→ **CONSEGNE DI LAVORO**
- a) Nel brano sulle cave di marmo, a quante tonnellate di terre corrisponde approssimativamente il volume che seppellisce la cava Polvaccio?
- b) Prosegui il brano sulle cave di marmo dopo la sua ultima frase.

→ **TESTO DI RIFERIMENTO**
_ _ _ _ _ _ _

Fig. 6. A: foto panoramica del piede del ravaneto Gioia-Scalocchiella (2011): a destra la parte consolidata da bastioni in blocchi per sostenere le rampe della via d’arroccamento. B: vista ravvicinata (2016) di un breve tratto non consoli-dato: la piccola frana fa emergere le terre che costituiscono l’immensa discarica.

 

Fig. 7. Andamento della percentuale di terre portate a valle (rispetto al materiale totale estratto) nelle cave del complesso di Gioia dal 2005 (anno d’inizio delle registrazioni alla pesa pubblica) al 2017. Nonostante l’andamento irregolare, la tendenza a una forte diminuzione (cui, ovviamente, corrisponde un aumento delle terre abbandonate al monte) è evidente. Nel 2005 le percentuali di terre delle cave considerate variavano dal 3,8% al 24,6%; nel 2017 variano dallo 0% al 2,8%. (Fonte dei dati: Comune di Carrara; elaborazione Legambiente).

 
Come altro esempio, si riporta quello della cava Polvaccio, nel bacino di Torano, anch’essa completamente sepolta da terre (circa 600.000 t) e tuttora utilizzata come discarica (Fig. 8). Ci limitiamo a questi due esempi, ma potremmo citarne decine: il paesaggio montano, infatti, sta caratterizzandosi sempre più come un’immensa discarica di terre a cielo aperto.
 

Fig. 8. A: La cava Polvaccio (bacino di Torano) nel 2009; la linea punteggiata contorna l’area oggi colmata. B: la stessa nel 2018, completamente sepolta poiché è stata –ed è tuttora utilizzata– come discarica di terre. Molto grossolanamente, il volume di terre può essere stimato in oltre 300.000 m3, pari a circa 600.000 t.


 

5.    Ripristinare il reticolo idrografico: una sfida immane

 

       5.1         Il reticolo idrografico minore sepolto dai ravaneti: OK, ma eliminare le terre
 

Nei bacini marmiferi il reticolo idrografico è stato completamente sconvolto: a titolo d’esempio, nell’alto bacino di Torano tutti gli alvei del reticolo minore sono stati sepolti dai ravaneti, per spessori di una o più decine di metri, fino a 100 m. Perfino il fondovalle è privo di alveo: al suo posto vi è la strada asfaltata (costruita sul tracciato dell’ex ferrovia marmifera), sopra uno spessore di 20-40 m di detriti (Fig. 9).

_ _ _ _ _ _ _

→ **DATI REGISTRATI**
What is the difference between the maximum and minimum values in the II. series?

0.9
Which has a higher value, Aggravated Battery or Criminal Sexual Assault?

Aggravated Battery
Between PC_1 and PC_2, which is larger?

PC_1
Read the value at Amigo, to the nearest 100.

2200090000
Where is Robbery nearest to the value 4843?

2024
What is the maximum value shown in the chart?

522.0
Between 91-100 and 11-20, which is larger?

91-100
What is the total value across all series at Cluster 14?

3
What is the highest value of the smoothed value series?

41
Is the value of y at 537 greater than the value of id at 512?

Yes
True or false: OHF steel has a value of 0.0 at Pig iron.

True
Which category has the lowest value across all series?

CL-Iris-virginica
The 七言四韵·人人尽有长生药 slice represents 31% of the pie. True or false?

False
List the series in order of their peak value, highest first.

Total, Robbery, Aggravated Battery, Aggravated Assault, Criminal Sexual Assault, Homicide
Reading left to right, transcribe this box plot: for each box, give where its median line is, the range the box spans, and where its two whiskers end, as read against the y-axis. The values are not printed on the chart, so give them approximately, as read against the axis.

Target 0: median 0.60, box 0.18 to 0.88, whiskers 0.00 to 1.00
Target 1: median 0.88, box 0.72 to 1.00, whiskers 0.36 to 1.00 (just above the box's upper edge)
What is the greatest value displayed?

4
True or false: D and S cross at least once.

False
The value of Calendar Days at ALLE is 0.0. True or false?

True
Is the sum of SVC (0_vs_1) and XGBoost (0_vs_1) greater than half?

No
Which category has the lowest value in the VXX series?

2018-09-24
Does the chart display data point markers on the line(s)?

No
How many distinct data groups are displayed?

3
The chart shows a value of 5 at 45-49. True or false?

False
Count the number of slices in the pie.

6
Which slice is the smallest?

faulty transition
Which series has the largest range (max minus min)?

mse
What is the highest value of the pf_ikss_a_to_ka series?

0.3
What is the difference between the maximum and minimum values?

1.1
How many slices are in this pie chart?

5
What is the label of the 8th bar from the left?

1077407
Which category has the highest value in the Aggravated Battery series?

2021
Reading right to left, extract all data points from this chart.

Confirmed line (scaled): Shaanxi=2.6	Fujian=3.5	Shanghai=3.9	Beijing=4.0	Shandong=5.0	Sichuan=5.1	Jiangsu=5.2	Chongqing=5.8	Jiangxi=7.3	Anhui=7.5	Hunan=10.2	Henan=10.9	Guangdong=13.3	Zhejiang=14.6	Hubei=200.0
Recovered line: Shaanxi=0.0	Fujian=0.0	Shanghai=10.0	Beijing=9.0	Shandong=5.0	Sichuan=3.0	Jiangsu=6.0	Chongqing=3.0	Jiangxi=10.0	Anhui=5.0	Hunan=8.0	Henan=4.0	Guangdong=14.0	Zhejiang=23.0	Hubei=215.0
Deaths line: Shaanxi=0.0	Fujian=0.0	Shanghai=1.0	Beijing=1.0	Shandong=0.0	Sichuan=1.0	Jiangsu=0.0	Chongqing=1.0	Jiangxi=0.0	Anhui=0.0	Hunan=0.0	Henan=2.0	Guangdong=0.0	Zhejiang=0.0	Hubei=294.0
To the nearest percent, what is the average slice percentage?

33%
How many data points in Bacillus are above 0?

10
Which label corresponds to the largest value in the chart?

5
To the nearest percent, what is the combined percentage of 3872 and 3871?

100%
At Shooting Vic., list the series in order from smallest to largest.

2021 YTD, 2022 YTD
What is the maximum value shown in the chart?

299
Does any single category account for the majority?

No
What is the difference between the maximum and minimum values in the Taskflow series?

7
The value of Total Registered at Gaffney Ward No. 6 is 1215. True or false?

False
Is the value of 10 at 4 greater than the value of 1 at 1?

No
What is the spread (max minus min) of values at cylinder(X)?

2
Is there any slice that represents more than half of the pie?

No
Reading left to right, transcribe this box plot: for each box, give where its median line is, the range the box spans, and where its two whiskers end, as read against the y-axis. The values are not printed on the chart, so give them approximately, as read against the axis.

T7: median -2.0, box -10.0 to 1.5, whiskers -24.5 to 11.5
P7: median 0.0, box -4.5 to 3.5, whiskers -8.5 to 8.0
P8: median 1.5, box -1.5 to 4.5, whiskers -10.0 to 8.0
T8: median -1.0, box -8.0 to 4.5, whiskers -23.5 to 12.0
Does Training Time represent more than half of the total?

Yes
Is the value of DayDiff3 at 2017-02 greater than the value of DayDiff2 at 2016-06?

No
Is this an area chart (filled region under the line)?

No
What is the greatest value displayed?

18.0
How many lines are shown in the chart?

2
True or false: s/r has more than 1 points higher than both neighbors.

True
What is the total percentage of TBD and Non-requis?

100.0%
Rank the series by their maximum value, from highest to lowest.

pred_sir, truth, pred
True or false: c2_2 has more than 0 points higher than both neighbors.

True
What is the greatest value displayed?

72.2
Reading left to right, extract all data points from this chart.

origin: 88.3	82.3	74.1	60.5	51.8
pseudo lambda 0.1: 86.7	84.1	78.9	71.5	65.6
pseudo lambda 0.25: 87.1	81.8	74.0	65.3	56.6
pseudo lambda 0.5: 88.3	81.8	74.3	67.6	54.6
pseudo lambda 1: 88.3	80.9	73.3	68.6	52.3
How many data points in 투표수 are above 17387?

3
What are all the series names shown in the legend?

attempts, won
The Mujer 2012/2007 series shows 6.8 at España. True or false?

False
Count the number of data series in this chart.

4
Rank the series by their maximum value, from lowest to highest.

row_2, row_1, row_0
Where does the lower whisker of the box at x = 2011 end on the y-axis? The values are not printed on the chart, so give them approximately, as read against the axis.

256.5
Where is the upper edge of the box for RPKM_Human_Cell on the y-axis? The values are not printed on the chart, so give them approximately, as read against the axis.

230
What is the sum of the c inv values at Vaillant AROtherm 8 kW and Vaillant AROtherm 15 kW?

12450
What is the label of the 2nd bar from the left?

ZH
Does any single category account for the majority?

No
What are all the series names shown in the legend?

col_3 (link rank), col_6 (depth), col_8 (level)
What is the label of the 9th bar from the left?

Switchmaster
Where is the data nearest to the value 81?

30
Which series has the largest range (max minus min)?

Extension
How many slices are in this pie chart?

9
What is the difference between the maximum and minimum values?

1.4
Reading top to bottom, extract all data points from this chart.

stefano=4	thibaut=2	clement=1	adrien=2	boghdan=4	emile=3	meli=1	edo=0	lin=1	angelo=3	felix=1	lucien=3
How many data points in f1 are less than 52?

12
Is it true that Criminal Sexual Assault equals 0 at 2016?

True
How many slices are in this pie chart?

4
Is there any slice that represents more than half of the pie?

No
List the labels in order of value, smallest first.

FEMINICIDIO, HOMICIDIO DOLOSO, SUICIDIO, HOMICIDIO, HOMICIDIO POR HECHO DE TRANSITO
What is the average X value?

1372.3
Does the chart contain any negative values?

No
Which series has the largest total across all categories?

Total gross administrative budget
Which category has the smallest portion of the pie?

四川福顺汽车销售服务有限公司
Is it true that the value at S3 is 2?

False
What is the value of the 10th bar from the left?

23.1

_ _ _ _ _ _ _

→ **RISPOSTE ALLE CONSEGNE**
- a) Circa 600.000 t.

- b)
Fig. 9. Nell’alto bacino di Torano, non un solo alveo si è salvato: sono tutti sepolti sotto uno strato (circa 20-100 m) di detriti di ravaneto. Anche l’alveo di fondovalle è sepolto da 20-40 m di detriti, sui quali corre la strada asfaltata. Avvertenza: vista la finalità del messaggio da comunicare, gli alvei sono stati tracciati sbrigativamente, in maniera molto approssimativa.

 
Sebbene lo sconvolgimento idraulico e territoriale (realizzato in gran parte oltre un secolo fa) fosse la conseguenza diretta di modalità operative rispondenti all’unica finalità di assecondare le esigenze dell’escavazione (l’abbandono delle immense quantità di detriti grossolani), va osservato che, per quanto riguarda il reticolo minore (asciutto per la quasi totalità dell’anno), gli effetti idraulici sono positivi.

Infatti, data l’elevata pendenza degli alvei, lo scorrimento delle acque sulla nuda roccia sarebbe stato estremamente rapido: l’intero volume di acque meteoriche caduto nel corso di una precipitazione molto intensa avrebbe quindi raggiunto Carrara in breve tempo, provocando un picco di piena molto elevato.

La presenza di forti spessori di detriti, invece, favorisce un consistente assorbimento di acque e un notevole rallentamento dei deflussi (costretti a scorrere tra gli interstizi dei detriti): il risultato è una rilevante riduzione dei picchi di piena a Carrara.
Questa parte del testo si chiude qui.